When instancing an enhanced class, the whole attribute hierarchy is copied, preserving the 
relationships between the nested attributes. 

The intention here is that attributes on class definition serve as default values, whereas
attributes on instances can override them if desired. Attrs have a value change signal.
Setting attribute values during initialization is handled. Validation might be added in the future. 

## Motivation
Yet another "dataclass" clone. Inspired in part by attrs (www.attrs.org), when I wanted
to figure out how does it work.

I wanted to see how far I can push this with Python, messing with descriptors and injecting 
external functionality into existing classes. The concept mostly works, but there are some
quirks, especially if mixed with class inheritance. Still work in progress.



## Simple Example
```
import attrarchy as aa
@aa.infuse
class Test:
    attr: float = 1.
    attr2: int = 2

test = Test(attr=5.)
print(test.attr())  # 5.
print(test.attr2())  # 2
```

Note that typecheck is likely to protest that `Test.attr` is defined as float and therefore is not callable.
However, `@aa.infuse` will replace `Test.attr` float by a descriptor with enhanced functionality. 
Allowing `test.attr = 2` assignment would replace the Attr descriptor and break attrarchy.


## Structure
Briefly, `Attr` represents one of two types: 1. leaf attr that represent a single value (can be int, str, dataclass, ...)
and 2. node attr which contain other attributes. The second type is the enhanced class.
What `infuse` does is to add methods and (hidden) attributes that turn
supplied class into a node attr. In addition, some class attributes are changed into leaf attrs.
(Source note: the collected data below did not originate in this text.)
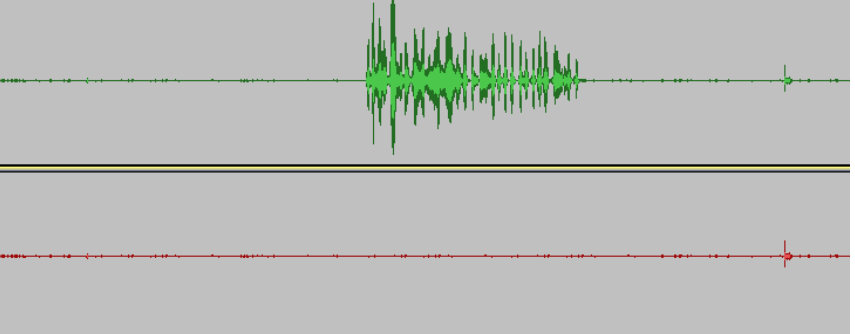
Figure 7. Original audio masked by replay recording of noiseless background recording. The top recording represents the original audio recording and the bottom recording is the duplicated recording after the attack is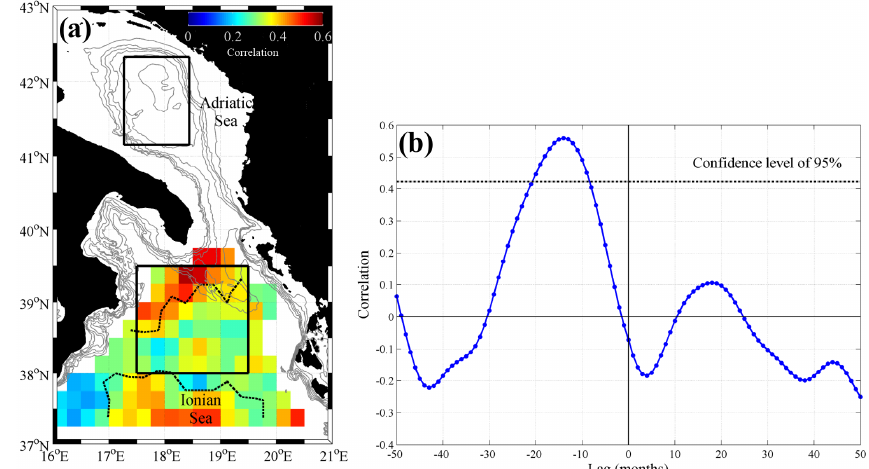
Figure 4. Correlation between the time series of the spatially averaged low-pass current vorticity in the Adriatic and 0 . 25 ◦ × 0 . 25 ◦ domains in the Ionian for the 14-month time lag (a) ; lagged correlation between Adriatic and Ionian spatially averaged vorticities. For the Adriatic the averaging domain is the upper polygon while for the northern Ionian the averaging domain corresponds to the area (0 . 25 ◦ × 0 . 25 ◦ ) with the maximum correlation (b) ; the black polygons show the areas used to estimate the time series in Fig. 2; the black dotted lines indicate the level of confidence of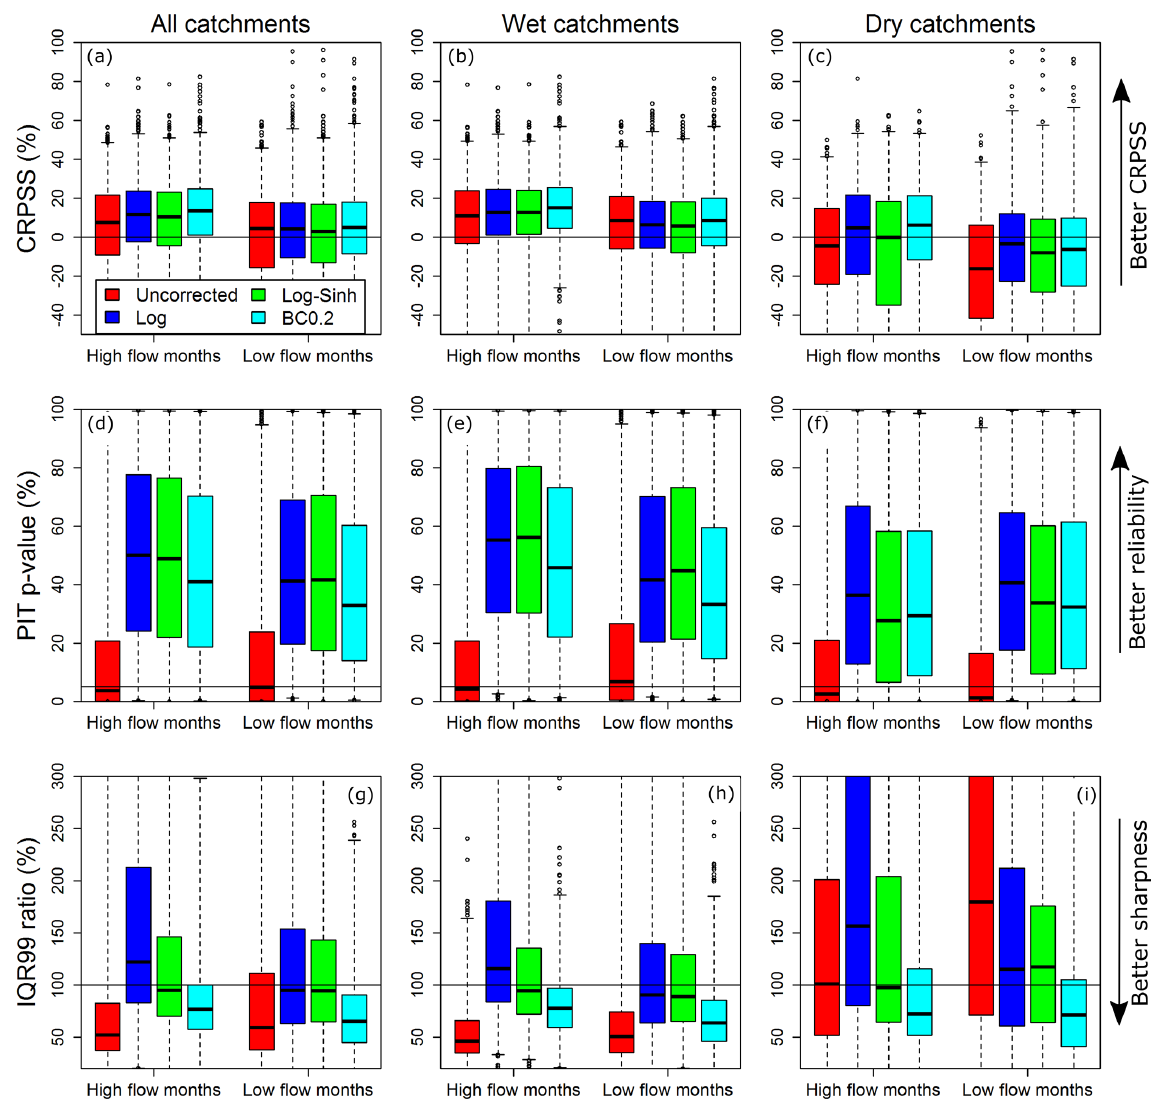
Figure 5. Performance of seasonal forecasts in terms of CRPSS, reliability (PIT p -value), and sharpness (IQR99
Individual attributes can be linked to other attributes (of compatible type) and
use their values if their own is not defined. Nested attributes can also
ask their parent node attrs for a value. If a value cannot be found
for a given instance (or within its network), class hierarchy is queried.


## THE RULES
- hierarchy is set on class creation
- leaf with class root (i.e. the top most parent is a user class) has to have value or leader set
  (or their parent's leader's equivalent)
- Nodes do not have "real" value, they aggregate values of their leaves
- effective value of leaves is self.value, self.leader.value, self.parent.leader.self_equivalent.value (possibly 
   going for its leader, etc), self_class_equivalent.value
- leaders need to have the same structure/datatype as self
- leaders have the same hierarchy root as followers
- Attrs cannot have a value of type "type".

Rules are not enforced for the most part, but things are likely to break if not followed.


## Notes
- Classes derived from enhanced classes should be explicitly infused too. Otherwise,
they will share its ancestor class attrs.